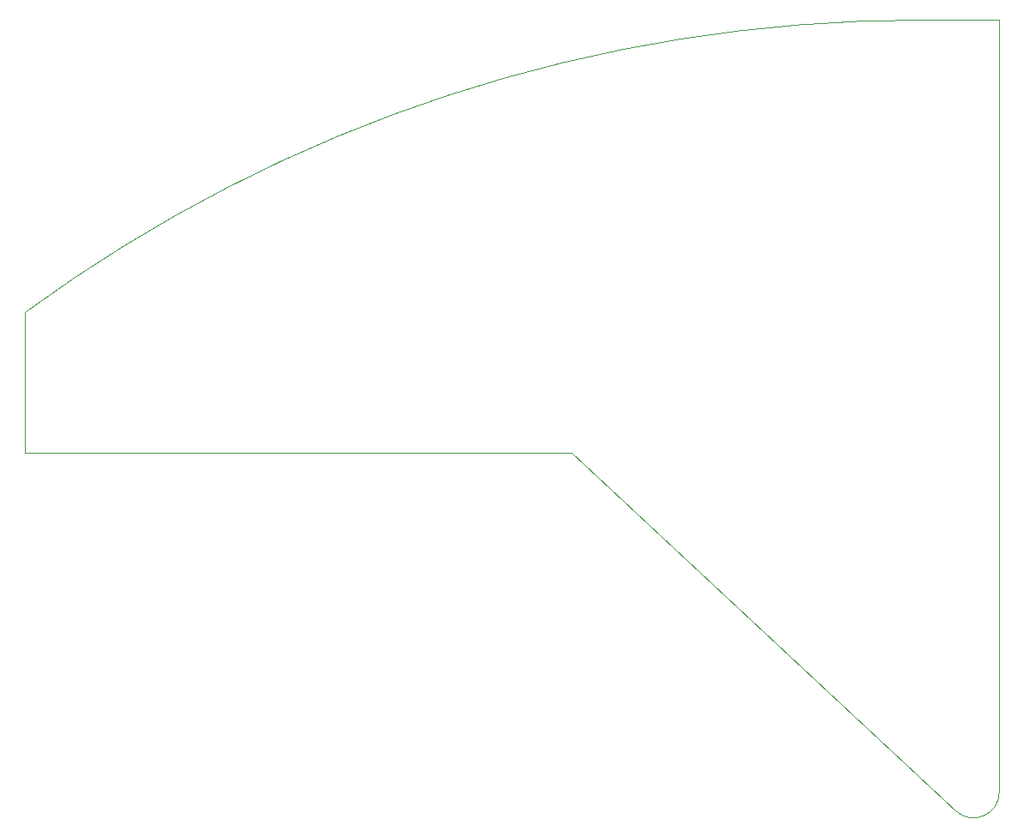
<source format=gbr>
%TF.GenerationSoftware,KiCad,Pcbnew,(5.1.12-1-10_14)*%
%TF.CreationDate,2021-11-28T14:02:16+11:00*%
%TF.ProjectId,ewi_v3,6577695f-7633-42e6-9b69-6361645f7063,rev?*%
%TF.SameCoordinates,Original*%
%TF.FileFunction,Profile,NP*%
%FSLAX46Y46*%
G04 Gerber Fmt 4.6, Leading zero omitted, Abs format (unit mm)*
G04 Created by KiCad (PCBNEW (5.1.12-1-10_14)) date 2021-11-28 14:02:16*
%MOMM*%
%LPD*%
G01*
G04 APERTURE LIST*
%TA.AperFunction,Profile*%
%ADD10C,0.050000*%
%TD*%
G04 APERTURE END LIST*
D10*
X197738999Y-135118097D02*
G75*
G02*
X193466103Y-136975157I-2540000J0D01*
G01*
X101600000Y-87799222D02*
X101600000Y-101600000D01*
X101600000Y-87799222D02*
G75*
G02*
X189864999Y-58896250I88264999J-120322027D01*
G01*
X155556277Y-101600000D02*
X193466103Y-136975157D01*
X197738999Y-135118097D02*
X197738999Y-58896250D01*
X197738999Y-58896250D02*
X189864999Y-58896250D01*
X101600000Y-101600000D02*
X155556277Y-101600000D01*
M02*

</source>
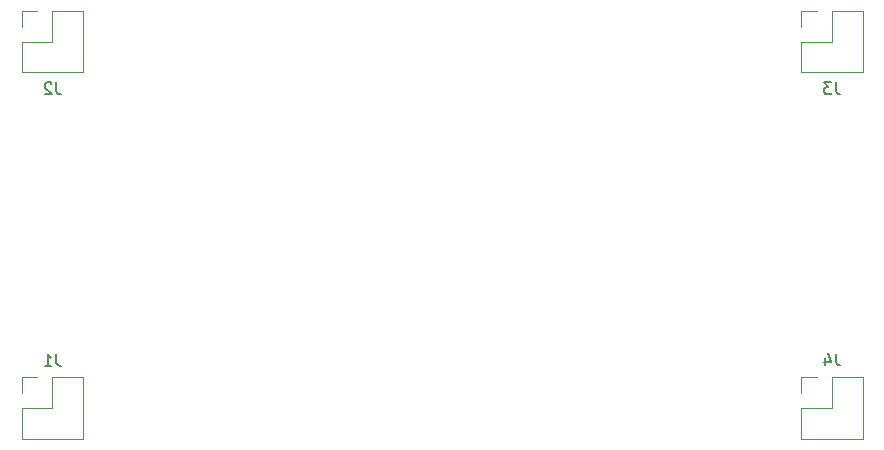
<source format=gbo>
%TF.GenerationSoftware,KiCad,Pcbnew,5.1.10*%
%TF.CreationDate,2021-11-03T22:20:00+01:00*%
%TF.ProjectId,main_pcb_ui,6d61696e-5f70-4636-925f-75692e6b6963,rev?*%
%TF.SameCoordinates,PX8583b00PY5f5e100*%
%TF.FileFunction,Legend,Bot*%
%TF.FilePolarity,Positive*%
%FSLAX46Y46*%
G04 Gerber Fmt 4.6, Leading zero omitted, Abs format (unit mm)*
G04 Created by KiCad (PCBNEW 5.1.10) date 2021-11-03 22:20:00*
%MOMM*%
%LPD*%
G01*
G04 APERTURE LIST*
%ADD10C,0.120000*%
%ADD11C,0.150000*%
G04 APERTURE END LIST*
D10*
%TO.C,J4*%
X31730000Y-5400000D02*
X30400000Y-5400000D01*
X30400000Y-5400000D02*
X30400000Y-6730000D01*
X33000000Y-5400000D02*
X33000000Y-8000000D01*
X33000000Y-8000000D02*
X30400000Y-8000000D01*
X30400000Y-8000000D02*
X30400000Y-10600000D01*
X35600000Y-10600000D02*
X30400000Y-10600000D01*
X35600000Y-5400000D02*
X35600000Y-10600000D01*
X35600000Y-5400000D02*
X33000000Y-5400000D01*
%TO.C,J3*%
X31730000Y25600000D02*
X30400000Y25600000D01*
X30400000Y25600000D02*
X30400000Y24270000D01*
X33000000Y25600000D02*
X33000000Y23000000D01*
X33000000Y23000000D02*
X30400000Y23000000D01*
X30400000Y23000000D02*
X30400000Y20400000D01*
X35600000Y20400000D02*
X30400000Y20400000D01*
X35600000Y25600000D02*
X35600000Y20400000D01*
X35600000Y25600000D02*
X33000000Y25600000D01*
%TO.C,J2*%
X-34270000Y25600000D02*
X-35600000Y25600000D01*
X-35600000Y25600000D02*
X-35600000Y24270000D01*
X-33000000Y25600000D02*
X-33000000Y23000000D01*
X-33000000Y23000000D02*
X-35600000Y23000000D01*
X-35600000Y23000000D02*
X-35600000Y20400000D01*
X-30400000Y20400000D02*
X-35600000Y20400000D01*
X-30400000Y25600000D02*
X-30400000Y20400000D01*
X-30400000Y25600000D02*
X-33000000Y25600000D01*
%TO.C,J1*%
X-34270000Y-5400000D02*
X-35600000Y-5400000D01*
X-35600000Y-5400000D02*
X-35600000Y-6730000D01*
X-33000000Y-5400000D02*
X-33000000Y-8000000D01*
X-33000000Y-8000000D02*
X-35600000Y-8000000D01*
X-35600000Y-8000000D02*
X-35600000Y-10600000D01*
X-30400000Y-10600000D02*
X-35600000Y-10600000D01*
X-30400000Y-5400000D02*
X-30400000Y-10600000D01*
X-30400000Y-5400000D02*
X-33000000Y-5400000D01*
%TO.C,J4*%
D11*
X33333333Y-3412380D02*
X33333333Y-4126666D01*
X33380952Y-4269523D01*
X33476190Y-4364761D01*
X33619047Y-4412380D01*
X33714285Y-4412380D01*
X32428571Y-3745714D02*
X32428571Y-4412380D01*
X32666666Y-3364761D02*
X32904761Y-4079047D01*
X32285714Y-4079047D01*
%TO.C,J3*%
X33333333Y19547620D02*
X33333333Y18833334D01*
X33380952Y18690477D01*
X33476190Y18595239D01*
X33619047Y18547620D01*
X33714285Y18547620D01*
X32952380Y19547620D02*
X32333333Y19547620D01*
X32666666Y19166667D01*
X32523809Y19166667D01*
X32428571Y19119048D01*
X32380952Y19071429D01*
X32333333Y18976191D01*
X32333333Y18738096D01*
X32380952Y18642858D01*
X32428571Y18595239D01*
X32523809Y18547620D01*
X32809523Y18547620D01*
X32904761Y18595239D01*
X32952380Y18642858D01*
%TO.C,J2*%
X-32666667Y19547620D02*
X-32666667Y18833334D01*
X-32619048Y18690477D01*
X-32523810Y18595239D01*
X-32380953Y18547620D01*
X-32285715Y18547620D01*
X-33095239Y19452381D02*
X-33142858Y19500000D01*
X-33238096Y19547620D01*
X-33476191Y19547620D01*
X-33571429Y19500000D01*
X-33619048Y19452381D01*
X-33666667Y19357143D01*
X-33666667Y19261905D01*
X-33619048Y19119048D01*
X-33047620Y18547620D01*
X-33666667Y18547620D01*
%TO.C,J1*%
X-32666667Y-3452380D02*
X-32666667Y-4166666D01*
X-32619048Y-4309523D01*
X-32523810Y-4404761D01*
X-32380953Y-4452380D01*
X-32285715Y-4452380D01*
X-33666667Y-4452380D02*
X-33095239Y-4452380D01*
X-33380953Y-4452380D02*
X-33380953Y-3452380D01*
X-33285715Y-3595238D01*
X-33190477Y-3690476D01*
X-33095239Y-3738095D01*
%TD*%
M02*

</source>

* **Work instructions**: Using the listing, collect all lines in which the string "FileFunction" is found.

* **Result for this exercise**:
%TF.FileFunction,Profile,NP*%
%TF.FileFunction,Legend,Bot*%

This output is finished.